En juillet, CCTV présenta un reportage où la nudité du David de Michel Ange, exposé au musée national avait été pudiquement recouverte. Ce qui déchaina la verve satirique des internautes qui présentèrent une série de photos de nus célèbres habillés de divers accessoires vestimentaires fantaisistes.

6.- Biao Ge. 表 歌 « Frérot la montre »

C’est ainsi que les internautes ont baptisé Yang Dacai, ancien responsable du bureau de la sécurité du travail du Shaanxi, remercié pour violation des règles de la discipline du Parti. Les photos qui le montraient au travail, en conversation, ou faisant un discours, arborant toujours des montres de marque très chères, ont fait le tour de la toile comme une traînée de poudre.

7.- 62 %.

C’est le pourcentage avancé par Yang Yiyong, le directeur du Centre de recherches sociales de la Commission pour la réforme et le développement, pour apprécier le niveau de modernisation atteint par les Chinois, calculé, précisait Yang, de manière scientifique.

Le chiffre a immédiatement soulevé l’ironie des internautes qui eurent beau jeu d’expliquer que leur développement n’étant accompli qu’à 62%, il ne fallait pas trop attendre d’eux.

8.- Etes-vous heureux ? 你幸福 吗 ?

Le prétexte fut un reportage de CCTV qui, en octobre dernier, à l’occasion de la fête nationale fit le tour de la Chine pour demander aux Chinois s’ils étaient heureux.

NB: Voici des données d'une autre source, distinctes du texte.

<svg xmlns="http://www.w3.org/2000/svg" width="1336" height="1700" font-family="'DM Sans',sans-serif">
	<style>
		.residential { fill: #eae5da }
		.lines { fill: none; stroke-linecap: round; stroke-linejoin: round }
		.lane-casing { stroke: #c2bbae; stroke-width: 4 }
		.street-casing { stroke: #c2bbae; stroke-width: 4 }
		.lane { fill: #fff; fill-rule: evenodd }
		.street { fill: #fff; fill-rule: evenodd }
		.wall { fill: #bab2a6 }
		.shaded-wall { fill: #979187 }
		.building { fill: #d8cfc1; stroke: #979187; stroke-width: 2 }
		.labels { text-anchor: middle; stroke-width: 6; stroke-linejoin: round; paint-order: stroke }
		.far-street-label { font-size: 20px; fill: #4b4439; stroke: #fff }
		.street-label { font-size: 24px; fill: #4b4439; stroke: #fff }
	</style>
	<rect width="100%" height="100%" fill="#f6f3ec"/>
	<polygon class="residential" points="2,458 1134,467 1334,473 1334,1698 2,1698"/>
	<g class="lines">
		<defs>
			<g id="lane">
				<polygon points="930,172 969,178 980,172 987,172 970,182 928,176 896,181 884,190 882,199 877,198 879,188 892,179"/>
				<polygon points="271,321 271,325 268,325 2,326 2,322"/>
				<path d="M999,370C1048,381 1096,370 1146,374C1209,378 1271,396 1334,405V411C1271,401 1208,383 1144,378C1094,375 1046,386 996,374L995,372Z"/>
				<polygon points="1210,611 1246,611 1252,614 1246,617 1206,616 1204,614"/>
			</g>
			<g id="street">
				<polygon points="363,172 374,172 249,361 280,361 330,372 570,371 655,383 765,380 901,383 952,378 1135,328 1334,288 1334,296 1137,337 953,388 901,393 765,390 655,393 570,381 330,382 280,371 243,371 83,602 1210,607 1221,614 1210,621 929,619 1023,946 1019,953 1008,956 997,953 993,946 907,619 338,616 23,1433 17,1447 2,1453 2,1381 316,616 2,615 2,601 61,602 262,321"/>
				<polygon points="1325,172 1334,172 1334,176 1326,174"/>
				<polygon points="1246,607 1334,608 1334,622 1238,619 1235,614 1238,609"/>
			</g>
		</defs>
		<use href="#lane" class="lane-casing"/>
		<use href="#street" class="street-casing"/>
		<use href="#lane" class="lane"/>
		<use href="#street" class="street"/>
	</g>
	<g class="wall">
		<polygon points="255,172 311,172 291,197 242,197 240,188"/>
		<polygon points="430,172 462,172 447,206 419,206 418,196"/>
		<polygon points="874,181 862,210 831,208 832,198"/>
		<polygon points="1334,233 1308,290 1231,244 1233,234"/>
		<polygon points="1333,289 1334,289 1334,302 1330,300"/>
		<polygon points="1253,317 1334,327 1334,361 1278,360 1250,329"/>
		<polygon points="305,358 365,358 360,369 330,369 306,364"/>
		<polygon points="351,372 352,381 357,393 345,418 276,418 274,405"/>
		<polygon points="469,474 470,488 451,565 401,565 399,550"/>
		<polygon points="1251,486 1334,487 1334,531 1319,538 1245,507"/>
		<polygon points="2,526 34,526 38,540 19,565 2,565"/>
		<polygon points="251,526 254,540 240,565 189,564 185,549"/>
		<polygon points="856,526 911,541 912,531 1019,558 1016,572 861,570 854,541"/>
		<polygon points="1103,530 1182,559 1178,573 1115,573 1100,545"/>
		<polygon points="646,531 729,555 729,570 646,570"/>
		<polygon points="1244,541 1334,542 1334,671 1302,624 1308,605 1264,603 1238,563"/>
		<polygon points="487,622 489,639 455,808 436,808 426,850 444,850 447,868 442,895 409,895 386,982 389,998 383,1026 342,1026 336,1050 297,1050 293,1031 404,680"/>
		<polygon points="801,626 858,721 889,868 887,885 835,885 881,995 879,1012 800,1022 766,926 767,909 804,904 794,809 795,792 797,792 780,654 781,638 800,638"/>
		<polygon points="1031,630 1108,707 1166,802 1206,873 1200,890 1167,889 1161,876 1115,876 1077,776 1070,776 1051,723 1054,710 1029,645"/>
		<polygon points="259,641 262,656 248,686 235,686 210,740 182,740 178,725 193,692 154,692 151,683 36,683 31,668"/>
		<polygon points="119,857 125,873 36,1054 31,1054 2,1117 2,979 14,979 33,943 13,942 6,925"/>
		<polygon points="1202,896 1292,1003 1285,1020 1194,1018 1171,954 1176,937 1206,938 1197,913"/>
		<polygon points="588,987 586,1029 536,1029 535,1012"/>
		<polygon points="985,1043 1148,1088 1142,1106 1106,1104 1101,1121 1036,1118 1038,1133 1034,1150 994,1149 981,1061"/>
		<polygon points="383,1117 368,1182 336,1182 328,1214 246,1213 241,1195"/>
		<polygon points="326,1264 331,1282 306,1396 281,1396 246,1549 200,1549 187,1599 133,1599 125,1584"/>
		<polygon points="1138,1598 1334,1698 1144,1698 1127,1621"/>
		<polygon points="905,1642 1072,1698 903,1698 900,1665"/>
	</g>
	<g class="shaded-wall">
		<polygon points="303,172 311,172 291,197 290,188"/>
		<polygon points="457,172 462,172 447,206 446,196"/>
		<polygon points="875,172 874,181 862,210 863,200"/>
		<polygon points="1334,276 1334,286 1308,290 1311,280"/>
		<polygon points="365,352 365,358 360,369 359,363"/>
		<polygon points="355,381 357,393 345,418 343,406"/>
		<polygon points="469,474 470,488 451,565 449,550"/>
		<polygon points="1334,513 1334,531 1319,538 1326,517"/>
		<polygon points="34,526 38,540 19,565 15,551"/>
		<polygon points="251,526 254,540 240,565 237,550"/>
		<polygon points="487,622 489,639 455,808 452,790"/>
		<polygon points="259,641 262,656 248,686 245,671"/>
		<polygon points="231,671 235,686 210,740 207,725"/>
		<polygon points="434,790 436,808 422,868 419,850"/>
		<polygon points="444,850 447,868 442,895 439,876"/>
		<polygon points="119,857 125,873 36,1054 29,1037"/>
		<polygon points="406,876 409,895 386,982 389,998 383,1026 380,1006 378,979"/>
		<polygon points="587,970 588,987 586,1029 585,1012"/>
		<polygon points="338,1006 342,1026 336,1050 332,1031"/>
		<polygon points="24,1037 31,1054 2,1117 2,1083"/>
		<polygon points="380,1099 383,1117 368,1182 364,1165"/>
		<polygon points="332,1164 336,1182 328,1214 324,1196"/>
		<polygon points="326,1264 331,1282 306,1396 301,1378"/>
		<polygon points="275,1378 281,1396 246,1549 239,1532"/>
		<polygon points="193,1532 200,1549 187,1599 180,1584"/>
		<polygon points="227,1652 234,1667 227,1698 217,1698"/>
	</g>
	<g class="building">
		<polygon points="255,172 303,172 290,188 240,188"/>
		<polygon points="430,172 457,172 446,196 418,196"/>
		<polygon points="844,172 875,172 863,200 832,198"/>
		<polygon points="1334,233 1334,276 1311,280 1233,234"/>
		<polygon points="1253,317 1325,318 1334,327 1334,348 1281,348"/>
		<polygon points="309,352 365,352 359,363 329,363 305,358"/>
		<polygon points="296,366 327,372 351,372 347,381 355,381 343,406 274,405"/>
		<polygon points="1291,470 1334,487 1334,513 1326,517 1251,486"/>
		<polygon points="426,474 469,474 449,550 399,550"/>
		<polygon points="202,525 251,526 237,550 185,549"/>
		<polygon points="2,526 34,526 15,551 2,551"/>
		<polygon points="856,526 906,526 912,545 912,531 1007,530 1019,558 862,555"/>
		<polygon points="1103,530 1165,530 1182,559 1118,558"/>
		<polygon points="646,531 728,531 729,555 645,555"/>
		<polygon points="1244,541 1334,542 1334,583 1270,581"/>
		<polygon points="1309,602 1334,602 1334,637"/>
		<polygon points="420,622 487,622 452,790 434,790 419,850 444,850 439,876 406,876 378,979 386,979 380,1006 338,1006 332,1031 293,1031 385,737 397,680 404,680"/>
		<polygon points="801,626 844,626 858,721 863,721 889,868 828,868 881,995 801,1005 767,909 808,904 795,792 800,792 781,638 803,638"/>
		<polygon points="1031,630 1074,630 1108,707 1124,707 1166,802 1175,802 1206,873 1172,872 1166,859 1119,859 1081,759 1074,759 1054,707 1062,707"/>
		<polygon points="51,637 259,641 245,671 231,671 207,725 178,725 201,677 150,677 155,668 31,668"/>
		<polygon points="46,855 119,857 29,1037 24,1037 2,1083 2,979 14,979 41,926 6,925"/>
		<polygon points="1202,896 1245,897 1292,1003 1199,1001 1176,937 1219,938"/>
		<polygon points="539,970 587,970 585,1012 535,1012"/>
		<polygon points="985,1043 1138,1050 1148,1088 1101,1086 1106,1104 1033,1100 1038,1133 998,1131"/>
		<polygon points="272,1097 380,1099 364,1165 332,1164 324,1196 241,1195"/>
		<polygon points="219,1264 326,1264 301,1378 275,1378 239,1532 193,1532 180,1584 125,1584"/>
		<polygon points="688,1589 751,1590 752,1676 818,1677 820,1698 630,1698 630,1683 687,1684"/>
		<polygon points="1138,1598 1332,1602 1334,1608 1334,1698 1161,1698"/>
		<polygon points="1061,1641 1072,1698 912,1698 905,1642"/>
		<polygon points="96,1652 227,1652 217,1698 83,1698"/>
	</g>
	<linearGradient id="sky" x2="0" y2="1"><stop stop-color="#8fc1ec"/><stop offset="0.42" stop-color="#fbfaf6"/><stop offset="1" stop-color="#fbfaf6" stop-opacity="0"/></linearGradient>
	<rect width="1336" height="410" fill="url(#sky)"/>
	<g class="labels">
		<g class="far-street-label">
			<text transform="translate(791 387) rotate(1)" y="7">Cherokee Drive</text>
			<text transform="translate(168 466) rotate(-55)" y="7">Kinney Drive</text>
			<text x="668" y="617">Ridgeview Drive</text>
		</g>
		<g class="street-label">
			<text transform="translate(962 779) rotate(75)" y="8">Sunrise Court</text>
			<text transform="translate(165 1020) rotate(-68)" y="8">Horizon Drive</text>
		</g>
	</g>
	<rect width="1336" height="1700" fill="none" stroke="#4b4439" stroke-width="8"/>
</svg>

Mais l’effet comique vint du fait que certains reporters, au lieu d’interroger ceux qui paraissaient nantis, se tournèrent vers ceux dont l’apparence était misérable. Parmi eux un vieux ferrailleur et ramasseur de bouteilles vides de 73 ans qui souleva l’hilarité des internautes en faisant semblant d’être sourd pour ne pas répondre aux questions.

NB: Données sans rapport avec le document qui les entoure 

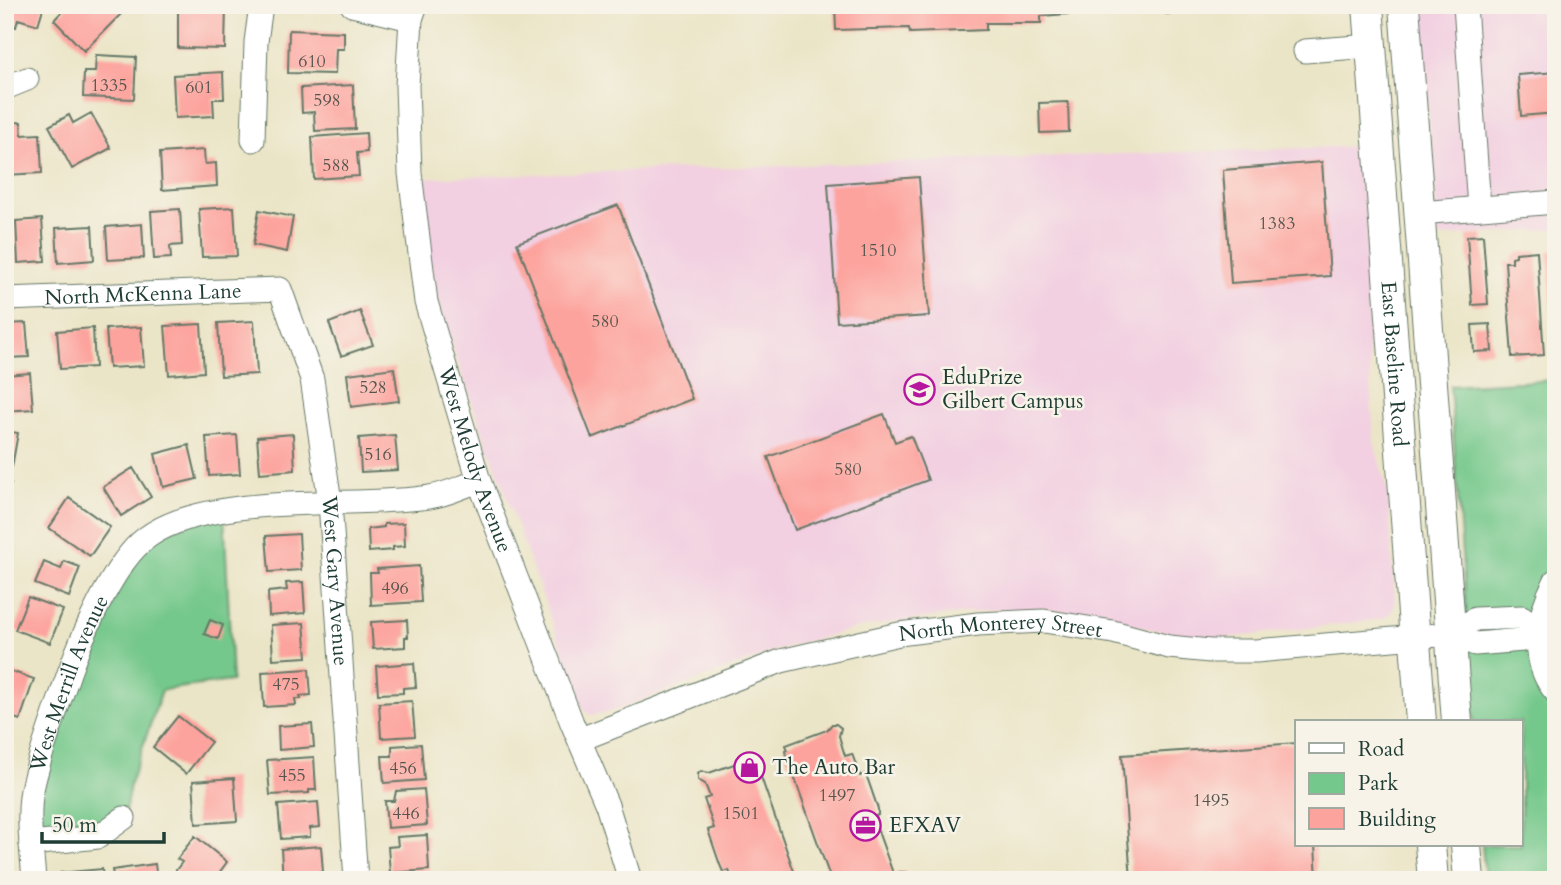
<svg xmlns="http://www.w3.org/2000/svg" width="1561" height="885" viewBox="0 0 1561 885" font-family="Cardo,serif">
<rect width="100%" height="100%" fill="#f7f3e8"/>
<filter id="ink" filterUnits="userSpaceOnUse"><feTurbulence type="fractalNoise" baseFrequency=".0143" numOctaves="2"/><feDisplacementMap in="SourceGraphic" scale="14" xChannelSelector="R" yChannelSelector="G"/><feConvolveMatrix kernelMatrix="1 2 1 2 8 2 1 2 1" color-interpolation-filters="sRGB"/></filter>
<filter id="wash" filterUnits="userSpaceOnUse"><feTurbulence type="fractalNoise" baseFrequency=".00686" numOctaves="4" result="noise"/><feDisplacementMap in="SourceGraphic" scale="28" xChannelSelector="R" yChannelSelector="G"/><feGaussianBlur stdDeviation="1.57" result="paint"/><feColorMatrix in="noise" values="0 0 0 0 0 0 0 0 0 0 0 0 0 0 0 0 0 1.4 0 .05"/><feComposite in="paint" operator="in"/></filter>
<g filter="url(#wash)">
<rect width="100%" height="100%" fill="#ebe5c7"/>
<path fill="#f2cfe1" d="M1420,5H1556V229L1438,237Z
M1364,146L1370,261L1368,346L1374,442L1388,494L1395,603L1390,614L1382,619L1226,638L1186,637L1087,614L1040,609H1000L924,618L857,628L787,647L610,712L590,715L584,710L445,327L429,263L424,178Z"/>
<path fill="#75c88b" stroke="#4a8260" stroke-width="2" d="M1556,380V880H1485L1482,845H1521V722H1474L1450,386Z
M224,509L232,681L162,690L130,784L124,818L31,844L51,729L140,543Z"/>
<g id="blocks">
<path fill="#fda39d" d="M5,5H44L38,25L18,19L16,27L5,24Z
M68,5H99L102,8L104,5H112L121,14L84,51L54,20Z
M178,5H226L225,49L178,48Z
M835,5H1162V7L1041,16V23H986V30L910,33L909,28L836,30Z
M1165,5H1244L1245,7L1166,14Z
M1247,5H1265V7L1247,9Z
M289,30L344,32V49H336L335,74L288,73Z
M96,55L136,57L134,99L83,97L84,72H95Z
M223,72L224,99H213L214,116L175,118L173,75Z
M1556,72V113L1521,116L1518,75Z
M353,85L355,129L315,131L314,112L302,113L301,88Z
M1068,102L1069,132L1040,133L1039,103Z
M91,113L111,148L72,169L49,126L69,115L73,123Z
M21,122L22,135L40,134L42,173L5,175V123Z
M366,133L367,152L357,153L359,176L314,179L312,137Z
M204,150L205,164L216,163L217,186L162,190L160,153Z
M1322,162L1330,276L1231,283L1223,170Z
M919,177L929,316L837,322L828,184Z
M618,205L692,399L592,438L517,243Z
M234,207L237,256L202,257L199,209Z
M180,209L182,245L170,246L171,258L154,259L151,211Z
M259,210L293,217L287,252L253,245Z
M42,219L45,261L18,263L16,221Z
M142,224L144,258L108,260L106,227Z
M92,226L94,260L58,263L56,228Z
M1483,235L1488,304L1472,305L1467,236Z
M1537,251L1544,355L1512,357L1505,262H1512V257L1516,256V253Z
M1548,251H1556V347H1554Z
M360,311L373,345L341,356L329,323Z
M254,321L257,374L221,376L218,323Z
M26,323L29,357L5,358V324Z
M201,324L204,372L169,375L165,326Z
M1490,324L1492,351L1474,352L1472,325Z
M141,327L144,366L109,368L106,329Z
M93,328L95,367L60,369L57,331Z
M394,368L399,401L351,407L347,374Z
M30,373L33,409L5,411V375Z
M884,414L895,442L911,436L928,480L795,530L768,457Z
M5,431L18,433L12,467L5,466Z
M293,434L295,470L260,473L257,437Z
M237,435L240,474L209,476L206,437Z
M395,435L398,470L361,472L359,438Z
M189,445L197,479L163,487L155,454Z
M133,468L151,497L121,516L103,487Z
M5,481L11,483L6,500H5Z
M69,498L110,527L90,556L49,528Z
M404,523L405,546L393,547V550L369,552L368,529L384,527V524Z
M299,534L301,570L269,572L266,536Z
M64,561L80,567L69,597L35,584L44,562L61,569Z
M419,566L421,602L371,605L370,573H378L377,569Z
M303,582L305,613L269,616L268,592L287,590L286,583Z
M28,597L63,610L50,643L15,630Z
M210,620L223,625L218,639L204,634Z
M407,620L408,637H405V647L373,649L371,622Z
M304,623L307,657L273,659L271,625Z
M414,663L416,687L403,688V693L378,694L376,666Z
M5,669L34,679L20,720L5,715Z
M309,669L311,695L300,696L301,699H295L296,705L264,707L262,672Z
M412,701L415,736L381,738L379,703Z
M178,716L211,742L186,774L153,747Z
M312,724L314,747L279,750L278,726Z
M832,724H836L841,728L839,736L845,756L852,754L860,776L865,774L868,780L878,809V815L873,817L894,876L899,872H905L912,880H831L785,751L788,750L786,745L827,730Z
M5,728L13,730L6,756L5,755Z
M1297,743V845H1315L1317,880H1131L1122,755Z
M421,744L424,780L384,783L382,756H392V746Z
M314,757L316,790H309V793L270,795L267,760Z
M751,758L752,761L755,760L797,880H732L729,870L723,872L720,865L708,830L714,828L704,799L710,797L705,784L698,780V774L701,771L709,773Z
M234,778L237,821L196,824L193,781Z
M424,789L427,825L387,828L385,801H394L396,791Z
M318,802L320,827L310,828V837L281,839L278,805Z
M427,835L429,870L390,873L388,847L398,846L397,837Z
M195,836L227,862L214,880H180L173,874L182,862L177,859Z
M321,846L323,872L313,873L312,880H283L281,849Z
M155,864L157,880H114L112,870Z
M102,869L103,880H60V873Z"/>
</g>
</g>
<g filter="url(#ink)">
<use href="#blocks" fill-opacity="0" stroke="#667867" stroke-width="2"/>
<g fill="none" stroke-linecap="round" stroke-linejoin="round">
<defs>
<g id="minor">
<path d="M352,5L411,19"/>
<path id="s1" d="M416,5L411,19L407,86L410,173L426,302L479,481L572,723L607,805L630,880"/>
<path d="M1465,5L1479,208"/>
<path d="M1305,51L1371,46"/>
<path d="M5,88L27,79"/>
<path d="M253,140L256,42L261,5"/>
<path d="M1420,213L1556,202"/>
<path id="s2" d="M5,299L280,289L312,379L330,502L356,880"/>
<path d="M1556,580C1538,613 1528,660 1556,692"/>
<path id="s3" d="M581,739L781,661L899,634L978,624L1044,621L1113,632L1169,647L1210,651H1256L1450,634L1475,644L1523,640L1538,628L1522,617L1475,619L1450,634"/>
<path d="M31,844L98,837L124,818"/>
<path id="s4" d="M34,880C32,852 27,817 32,790C39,754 57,709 69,673C82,636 111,570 140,543C197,490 352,509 429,497C446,495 463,486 479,481"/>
</g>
<g id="major">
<path id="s5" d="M1368,5L1421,722"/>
<path d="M1404,5L1457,722"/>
<path d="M1430,845L1433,880"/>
<path d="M1466,845L1469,880"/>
</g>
</defs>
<use href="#minor" stroke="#667867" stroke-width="25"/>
<use href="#major" stroke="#667867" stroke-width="32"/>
<use href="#minor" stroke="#fff" stroke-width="23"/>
<use href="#major" stroke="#fff" stroke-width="30"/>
</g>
</g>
<defs>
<symbol id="school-ring" viewBox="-11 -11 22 22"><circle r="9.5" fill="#f7f3e8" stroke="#b5179e" stroke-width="1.5"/><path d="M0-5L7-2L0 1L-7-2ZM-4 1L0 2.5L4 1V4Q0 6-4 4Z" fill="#b5179e"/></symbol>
<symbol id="shop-ring" viewBox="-11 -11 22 22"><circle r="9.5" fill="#f7f3e8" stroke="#b5179e" stroke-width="1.5"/><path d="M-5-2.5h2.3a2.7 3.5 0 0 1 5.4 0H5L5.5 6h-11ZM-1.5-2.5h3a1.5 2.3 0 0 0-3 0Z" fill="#b5179e"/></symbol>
<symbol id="office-ring" viewBox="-11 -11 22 22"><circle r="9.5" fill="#f7f3e8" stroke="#b5179e" stroke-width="1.5"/><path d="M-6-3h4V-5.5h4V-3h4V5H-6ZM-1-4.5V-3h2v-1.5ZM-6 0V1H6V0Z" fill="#b5179e"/></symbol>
</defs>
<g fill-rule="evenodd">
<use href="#school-ring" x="902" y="372" width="35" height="35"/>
<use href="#shop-ring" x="732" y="750" width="35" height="35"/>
<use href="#office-ring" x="848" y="808" width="35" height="35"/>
</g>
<g text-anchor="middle" stroke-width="5" stroke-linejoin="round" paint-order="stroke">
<g font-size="18" fill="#56564e">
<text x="312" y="67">610</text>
<text x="109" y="91">1335</text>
<text x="199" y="93">601</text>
<text x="327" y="106">598</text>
<text x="336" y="171">588</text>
<text x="1277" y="229">1383</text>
<text x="878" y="256">1510</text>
<text x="605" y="327">580</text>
<text x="373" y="393">528</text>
<text x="378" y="460">516</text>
<text x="848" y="475">580</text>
<text x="395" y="594">496</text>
<text x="286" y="690">475</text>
<text x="403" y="774">456</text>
<text x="292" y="781">455</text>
<text x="837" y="801">1497</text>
<text x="1211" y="806">1495</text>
<text x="406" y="819">446</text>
<text x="741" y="819">1501</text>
</g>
<g font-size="21" fill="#1f3d34" stroke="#f7f3e8">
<text dy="7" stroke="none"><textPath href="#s2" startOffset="138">North McKenna Lane</textPath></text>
<text dy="7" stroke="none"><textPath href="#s5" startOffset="360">East Baseline Road</textPath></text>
<text dy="7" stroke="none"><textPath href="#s1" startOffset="464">West Melody Avenue</textPath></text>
<text dy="7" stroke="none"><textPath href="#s2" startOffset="574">West Gary Avenue</textPath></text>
<text dy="7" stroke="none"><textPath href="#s3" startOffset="438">North Monterey Street</textPath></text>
<text dy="7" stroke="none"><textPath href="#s4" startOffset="203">West Merrill Avenue</textPath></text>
</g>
<g font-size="21" fill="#1f3d34" stroke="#f7f3e8" text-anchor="start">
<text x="942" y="384">EduPrize<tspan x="942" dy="24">Gilbert Campus</tspan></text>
<text x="772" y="774">The Auto Bar</text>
<text x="889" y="832">EFXAV</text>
</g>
</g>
<rect width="1561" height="885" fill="none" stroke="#f7f3e8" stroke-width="28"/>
<rect x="1295" y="720" width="228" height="126" fill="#f7f3e8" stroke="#a1aaa0" stroke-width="2"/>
<rect x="1309" y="743" width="35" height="10" fill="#ffffff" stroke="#a1aaa0" stroke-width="2"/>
<text x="1358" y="756" font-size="21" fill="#1f3d34">Road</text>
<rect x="1309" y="773" width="35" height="21" fill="#75c88b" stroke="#a1aaa0" stroke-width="2"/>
<text x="1358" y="790" font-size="21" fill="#1f3d34">Park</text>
<rect x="1309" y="808" width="35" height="21" fill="#fda39d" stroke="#a1aaa0" stroke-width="2"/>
<text x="1358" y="826" font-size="21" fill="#1f3d34">Building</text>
<path d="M42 832v10h122v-10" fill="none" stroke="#1f3d34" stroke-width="3.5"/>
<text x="52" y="832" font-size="21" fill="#1f3d34" stroke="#f7f3e8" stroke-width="5" paint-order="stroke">50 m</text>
</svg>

9.- Li Zhun bu zu 理准不足 « La préparation théorique est insuffisante »

S’il est vrai que nombre de Chinois sont prêts à accepter l’idée que la société chinoise ne serait pas prête pour la démocratie, les choses se gâtent pour le Parti quand ses responsables tentent d’argumenter pourquoi, ou quand certains expliquent comme l’avait fait Jackie Chan en 2009 que « les Chinois doivent être contrôlés ».

En octobre, Gong Fangbin, professeur à l’Université de la Défense Nationale, avait sur le site de China Daily, avancé l’hypothèse que les réformes politiques ne pouvaient pas aller de l’avant car « la préparation théorique était insuffisante ». L’expression devint une mode par laquelle les internautes expliquaient pourquoi ils refusaient certaines disciplines, règles ou coutumes qui les gênaient : « je ne suis tout simplement pas prêt en théorie ».

10. – Le style porte-avions 航母 / 走你 « go !! »

Après les reportages de CCTV montrant le décollage du J-15 du pont du porte-avions Liaoning, l’image des 2 marins accroupis, pointant le ciel d’un geste rendu célèbre par le film « Top Gun », à la fois triomphant et synchrone, pour donner le feu vert du décollage au pilote, devint un des buzz les plus célèbres du net chinois, avec des milliers d’internautes postant leurs photos dans cette position devenue un emblème des ambitions de la nouvelle puissance militaire chinoise.